Fortunately there is a way to help resolve these conflicting claims, notes public interest law professor John Banzhaf.
All that is required to prove or disprove the specific allegations that, during the interviews, Biden did not remember when he was vice president, when his term began, when his son Beau died, etc., would be for the recordings of the interviews to be made public.
It seems clear that Biden's DoJ interviews were recorded.
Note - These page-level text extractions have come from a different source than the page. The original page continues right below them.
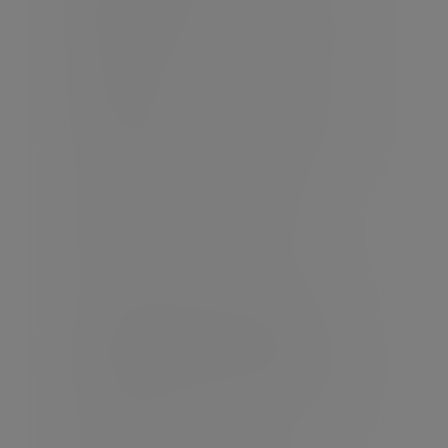
you may lose some or all of the money
you invest.
Warning:
This product may be affected
by changes in currency exchange
rates.
Warning:
The income you get from this
investment may go down as well as up.
Evelyn Partners Investment
Management (Europe) Limited is
regulated by the Central Bank of
Ireland.
Note: the provision of advice on Self-
administered retirement schemes,
Personal retirement bonds and
Approved Retirement Funds is not a
regulated activity and is not covered
by statutory investor compensation
schemes.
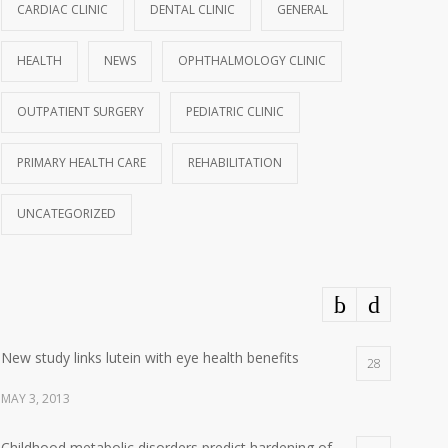
CARDIAC CLINIC
DENTAL CLINIC
GENERAL
HEALTH
NEWS
OPHTHALMOLOGY CLINIC
OUTPATIENT SURGERY
PEDIATRIC CLINIC
PRIMARY HEALTH CARE
REHABILITATION
UNCATEGORIZED
New study links lutein with eye health benefits
28
MAY 3, 2013
Childhood metabolic disorders predict hardening of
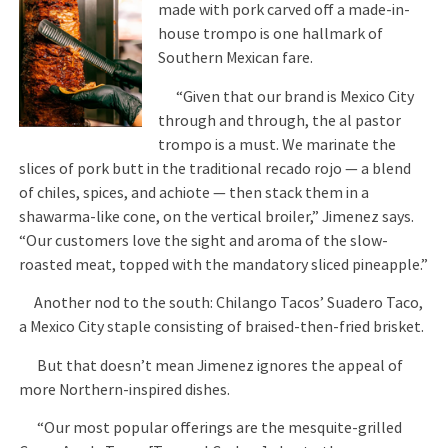
made with pork carved off a made-in-
house trompo is one hallmark of
Southern Mexican fare.
“Given that our brand is Mexico City
through and through, the al pastor
trompo is a must. We marinate the
slices of pork butt in the traditional recado rojo — a blend
of chiles, spices, and achiote — then stack them in a
shawarma-like cone, on the vertical broiler,” Jimenez says.
“Our customers love the sight and aroma of the slow-
roasted meat, topped with the mandatory sliced pineapple.”
Another nod to the south: Chilango Tacos’ Suadero Taco,
a Mexico City staple consisting of braised-then-fried brisket.
But that doesn’t mean Jimenez ignores the appeal of
more Northern-inspired dishes.
“Our most popular offerings are the mesquite-grilled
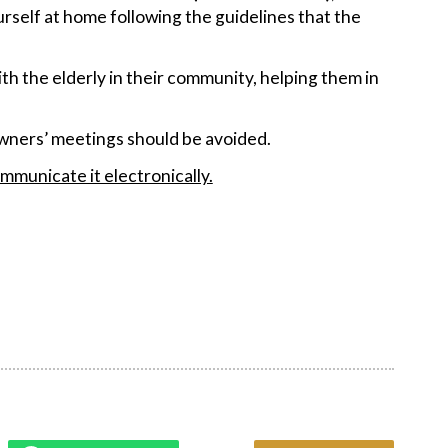
rself at home following the guidelines that the
with the elderly in their community, helping them in
 owners’ meetings should be avoided.
mmunicate it electronically.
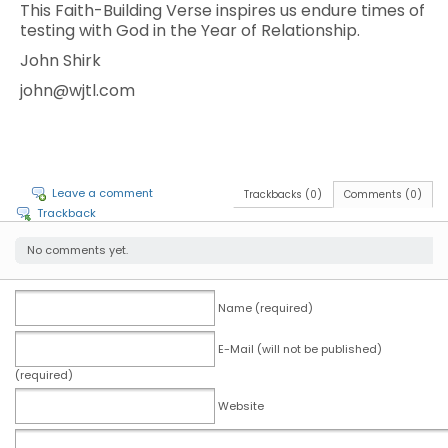
This Faith-Building Verse inspires us endure times of
testing with God in the Year of Relationship.
John Shirk
john@wjtl.com
Leave a comment
Trackbacks (0)
Comments (0)
Trackback
No comments yet.
Name (required)
E-Mail (will not be published)
(required)
Website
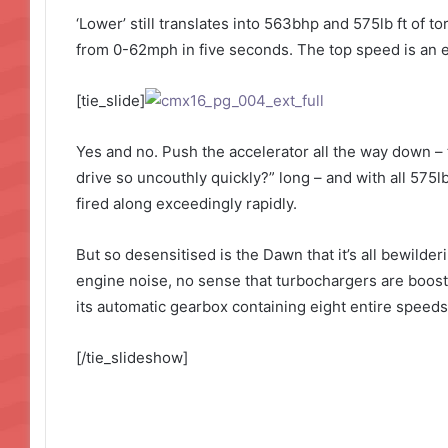
‘Lower’ still translates into 563bhp and 575lb ft of 
from 0-62mph in five seconds. The top speed is an el
[tie_slide]
Yes and no. Push the accelerator all the way down – 
drive so uncouthly quickly?” long – and with all 575lb
fired along exceedingly rapidly.
But so desensitised is the Dawn that it’s all bewilde
engine noise, no sense that turbochargers are boosti
its automatic gearbox containing eight entire speeds.
[/tie_slideshow]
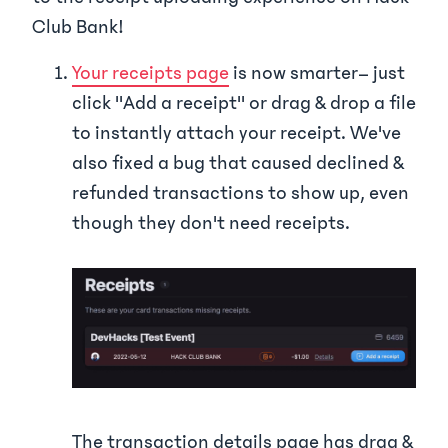
Club Bank!
Your receipts page
is now smarter– just
click "Add a receipt" or drag & drop a file
to instantly attach your receipt. We've
also fixed a bug that caused declined &
refunded transactions to show up, even
though they don't need receipts.
The transaction details page has drag &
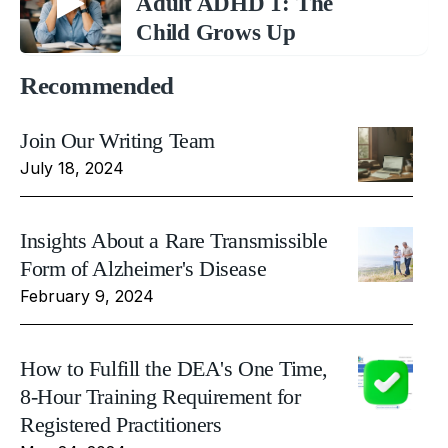
Adult ADHD 1: The
Child Grows Up
Recommended
Join Our Writing Team
July 18, 2024
Insights About a Rare Transmissible
Form of Alzheimer's Disease
February 9, 2024
How to Fulfill the DEA's One Time,
8-Hour Training Requirement for
Registered Practitioners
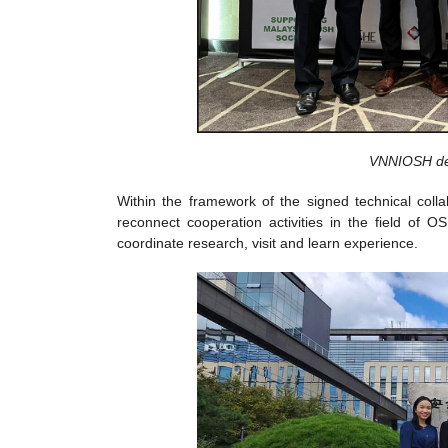
VNNIOSH del
Within the framework of the signed technical c
reconnect cooperation activities in the field of 
coordinate research, visit and learn experience.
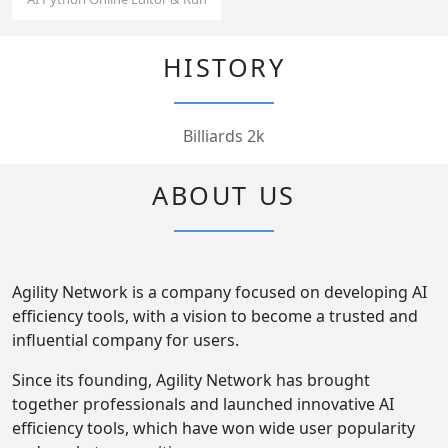
HISTORY
Billiards 2k
ABOUT US
Agility Network is a company focused on developing AI
efficiency tools, with a vision to become a trusted and
influential company for users.
Since its founding, Agility Network has brought
together professionals and launched innovative AI
efficiency tools, which have won wide user popularity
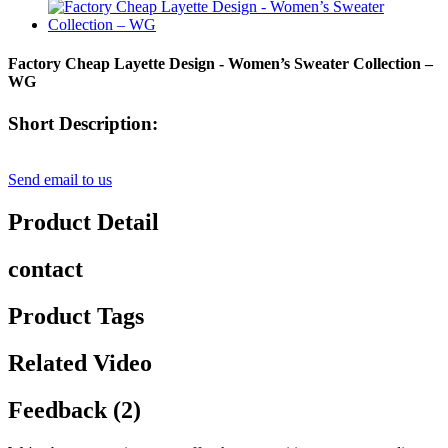
Factory Cheap Layette Design - Women’s Sweater Collection –
WG
Short Description:
Send email to us
Product Detail
contact
Product Tags
Related Video
Feedback (2)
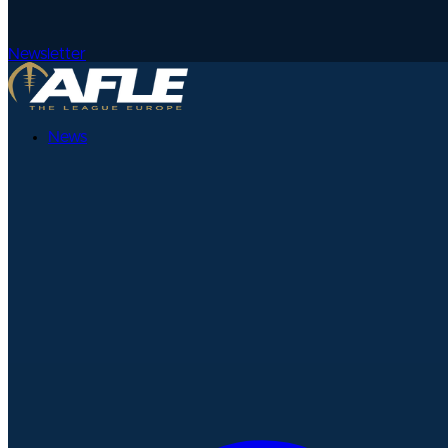
Newsletter
News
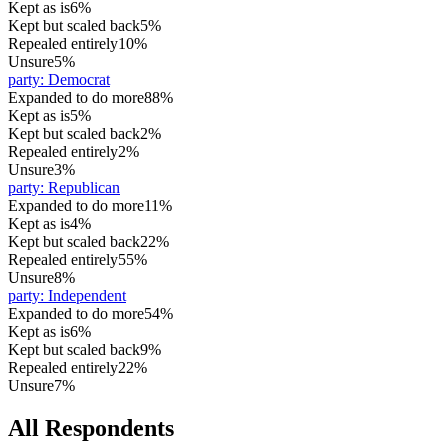
Kept as is
6%
Kept but scaled back
5%
Repealed entirely
10%
Unsure
5%
party
:
Democrat
Expanded to do more
88%
Kept as is
5%
Kept but scaled back
2%
Repealed entirely
2%
Unsure
3%
party
:
Republican
Expanded to do more
11%
Kept as is
4%
Kept but scaled back
22%
Repealed entirely
55%
Unsure
8%
party
:
Independent
Expanded to do more
54%
Kept as is
6%
Kept but scaled back
9%
Repealed entirely
22%
Unsure
7%
All Respondents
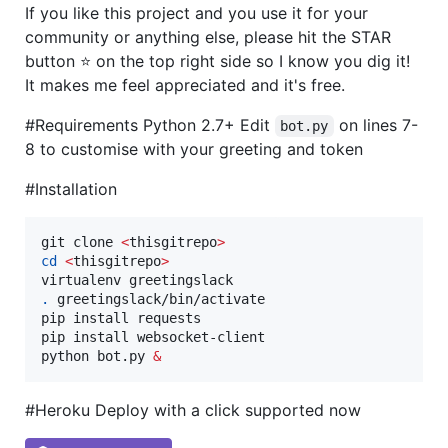
If you like this project and you use it for your
community or anything else, please hit the STAR
button ⭐️ on the top right side so I know you dig it!
It makes me feel appreciated and it's free.
#Requirements Python 2.7+ Edit
on lines 7-
bot.py
8 to customise with your greeting and token
#Installation
git clone 
<
thisgitrepo
>
cd
<
thisgitrepo
>
.
 greetingslack/bin/activate

pip install requests

pip install websocket-client

python bot.py 
&
#Heroku Deploy with a click supported now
It also has been reported that most of the additional recordings Biden made with his ghostwriter, Mark Zwonitzer, have been recovered.
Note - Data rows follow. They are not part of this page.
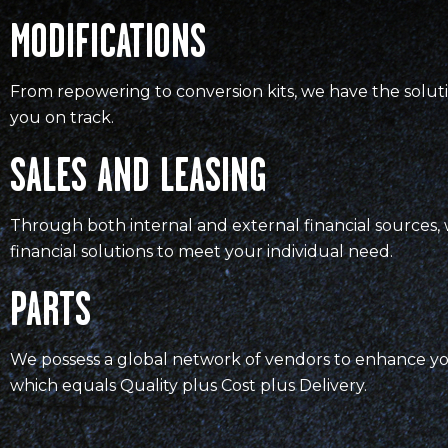
MODIFICATIONS
From repowering to conversion kits, we have the solut
you on track.
SALES AND LEASING
Through both internal and external financial sources, 
financial solutions to meet your individual need.
PARTS
We possess a global network of vendors to enhance y
which equals Quality plus Cost plus Delivery.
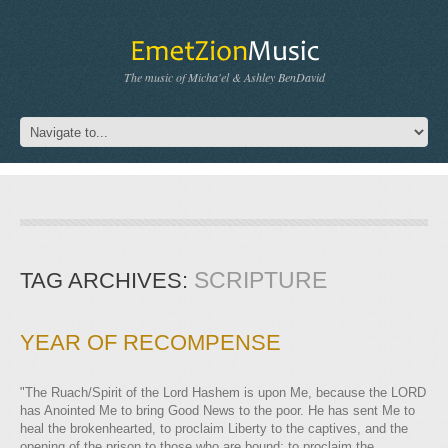
The music of Micha'el & Ashley BenDavid
SCRIPTURE
TAG ARCHIVES:
YEAR OF RECOMPENSE
"The Ruach/Spirit of the Lord Hashem is upon Me, because the LORD
has Anointed Me to bring Good News to the poor. He has sent Me to
heal the brokenhearted, to proclaim Liberty to the captives, and the
opening of the prison to those who are bound; to proclaim the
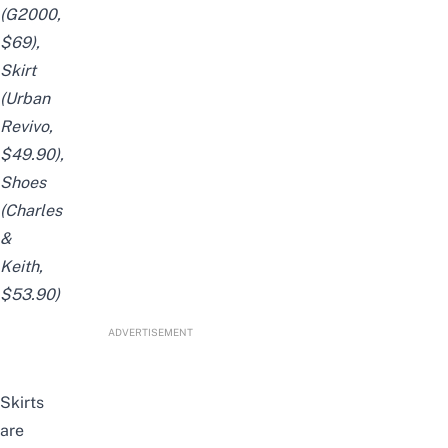
(
G2000
,
$69),
Skirt
(
Urban
Revivo
,
$49.90),
Shoes
(
Charles
&
Keith
,
$53.90)
ADVERTISEMENT
Skirts
are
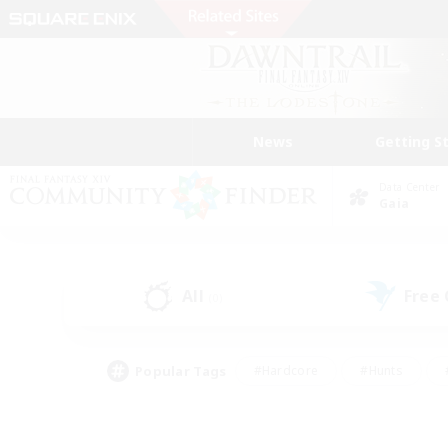
News
Getting S
Data Center
Gaia
All
Free
(0)
Popular Tags
#Hardcore
#Hunts
#PvP Enthusiasts
#Treasure Maps
#Glam
#Parent Friendly
#Craftin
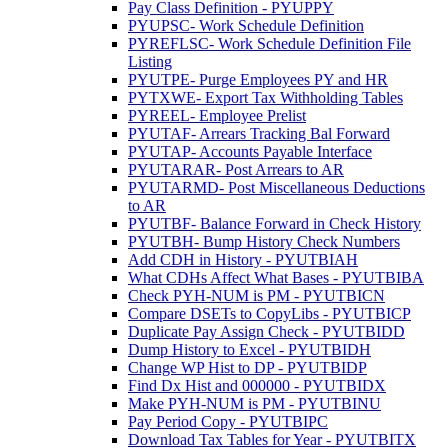
Pay Class Definition - PYUPPY
PYUPSC- Work Schedule Definition
PYREFLSC- Work Schedule Definition File
Listing
PYUTPE- Purge Employees PY and HR
PYTXWE- Export Tax Withholding Tables
PYREEL- Employee Prelist
PYUTAF- Arrears Tracking Bal Forward
PYUTAP- Accounts Payable Interface
PYUTARAR- Post Arrears to AR
PYUTARMD- Post Miscellaneous Deductions
to AR
PYUTBF- Balance Forward in Check History
PYUTBH- Bump History Check Numbers
Add CDH in History - PYUTBIAH
What CDHs Affect What Bases - PYUTBIBA
Check PYH-NUM is PM - PYUTBICN
Compare DSETs to CopyLibs - PYUTBICP
Duplicate Pay Assign Check - PYUTBIDD
Dump History to Excel - PYUTBIDH
Change WP Hist to DP - PYUTBIDP
Find Dx Hist and 000000 - PYUTBIDX
Make PYH-NUM is PM - PYUTBINU
Pay Period Copy - PYUTBIPC
Download Tax Tables for Year - PYUTBITX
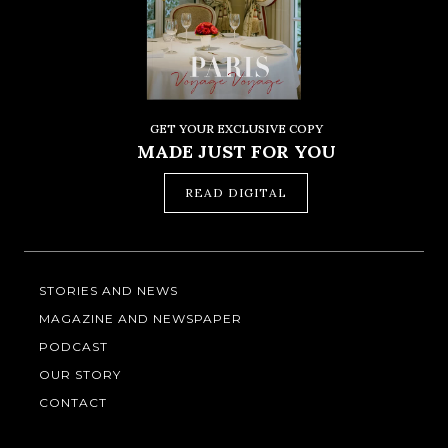
GET YOUR EXCLUSIVE COPY
MADE JUST FOR YOU
READ DIGITAL
STORIES AND NEWS
MAGAZINE AND NEWSPAPER
PODCAST
OUR STORY
CONTACT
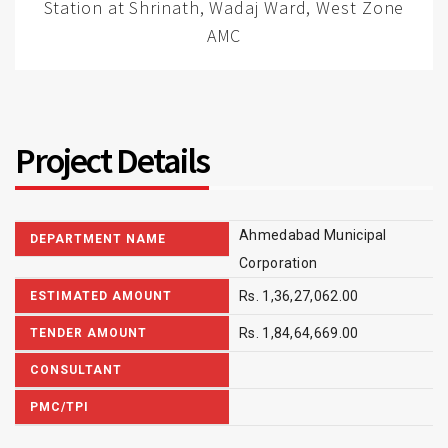
Station at Shrinath, Wadaj Ward, West Zone
AMC
Project Details
Ahmedabad Municipal
DEPARTMENT NAME
Corporation
Rs. 1,36,27,062.00
ESTIMATED AMOUNT
Rs. 1,84,64,669.00
TENDER AMOUNT
CONSULTANT
PMC/TPI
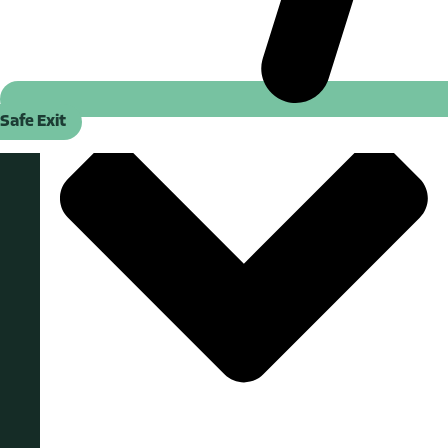
Safe Exit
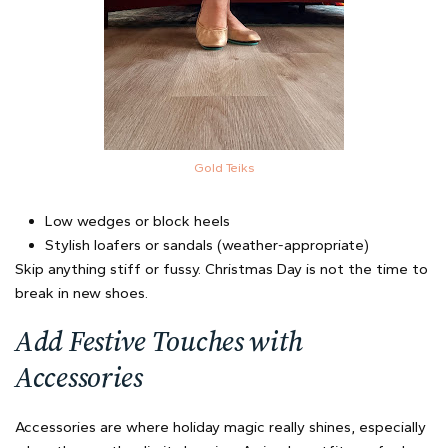
Gold Teiks
Low wedges or block heels
Stylish loafers or sandals (weather-appropriate)
Skip anything stiff or fussy. Christmas Day is not the time to
break in new shoes.
Add Festive Touches with
Accessories
Accessories are where holiday magic really shines, especially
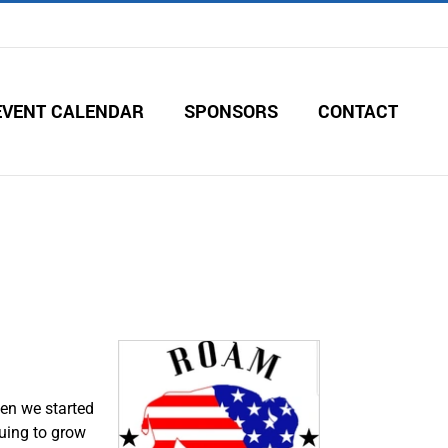
EVENT CALENDAR
SPONSORS
CONTACT
en we started
nuing to grow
Thus a major step in helping to make sense of the conflicting claims regarding Biden's memory of specific facts, and of possibly "diminished faculties" (e.g., difficulty in conducting basic conversations)
Most voters do have experience dealing with some older relatives and/or friends who have exhibited cognitive problems, and with those who have not.
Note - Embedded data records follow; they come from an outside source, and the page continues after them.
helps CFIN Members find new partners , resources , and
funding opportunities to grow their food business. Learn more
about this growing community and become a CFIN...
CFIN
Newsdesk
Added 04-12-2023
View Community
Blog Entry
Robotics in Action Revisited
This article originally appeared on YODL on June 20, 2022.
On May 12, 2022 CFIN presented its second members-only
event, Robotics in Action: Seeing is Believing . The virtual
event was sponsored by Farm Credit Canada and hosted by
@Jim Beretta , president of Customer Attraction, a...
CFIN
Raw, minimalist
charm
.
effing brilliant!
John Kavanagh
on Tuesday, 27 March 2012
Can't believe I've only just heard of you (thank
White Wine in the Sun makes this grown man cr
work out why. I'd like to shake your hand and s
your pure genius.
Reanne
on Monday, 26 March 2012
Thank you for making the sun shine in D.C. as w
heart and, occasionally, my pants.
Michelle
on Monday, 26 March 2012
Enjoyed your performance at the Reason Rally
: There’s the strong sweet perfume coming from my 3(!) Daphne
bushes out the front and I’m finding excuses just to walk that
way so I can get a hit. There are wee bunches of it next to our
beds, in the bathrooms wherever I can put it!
This is first hand experience they can use to help make their own judgements, and not be forced to decide between a report which some claim is biased against the President, and a competing picture painted by his many defenders who vouch for his memory and mental faculties.
Voters may also gain an important insight into this controversy by observing which side - if either in the debate (including major media outlets) - pushes for the public release of the recordings to help resolve it, and if any side resists and tries to throw up roadblocks to the release, suggests Banzhaf.
Since Biden's age and mental competency have emerged as the major issue in his bid to be re-elected president, it seems that the recordings themselves - and not the claims made in the report, and/or the conflicting arguments now being made by others - should be the primary source upon which voters should rely in deciding this key issue.